Sinto de repente o peso da saudade, um desejo enorme de te ter junto a mim, poder continuar a dormir mais um pouco com a consciência de que estavas ali ao meu lado. Embora não o estejas. Estás agora a quilómetros de distância, algures por lados onde a minha vista nunca alcançou... Não posso, portanto, sequer imaginar o que fazes, onde estás, o que te rodeia. Não sei precisar a cor dos grãos de areia que agora pisas, não sei medir a intensidade das ondas que te tocam enquanto te diriges para o mar. Nem tão pouco sei se o fizeste.
No entanto sei, com toda a certeza, que essa distância, aliada à saudade que me abafa, não muda em nada aquele sentimento que ambos sentimos.
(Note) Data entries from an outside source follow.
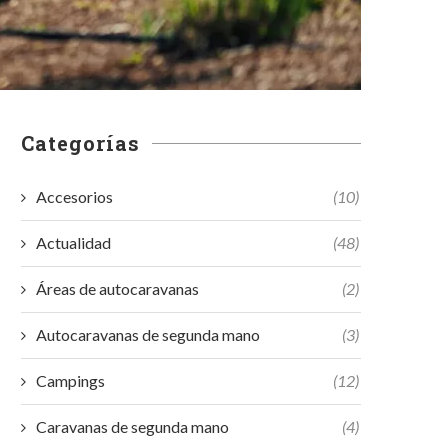
Categorías
Accesorios
(10)
Actualidad
(48)
Áreas de autocaravanas
(2)
Autocaravanas de segunda mano
(3)
Campings
(12)
Caravanas de segunda mano
(4)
Sei que, mesmo não conseguindo imaginar os teus passos, nem sentindo o cheiro do teu perfume no teu pescoço, sentes a mesma vontade que eu, de me aninhar nos teus braços e procurar estar segura, procurar aquela paz, da unica maneira que sei, que é estar contigo.
Tu ali, e eu aqui... e o amor é o mesmo nos dois sítios.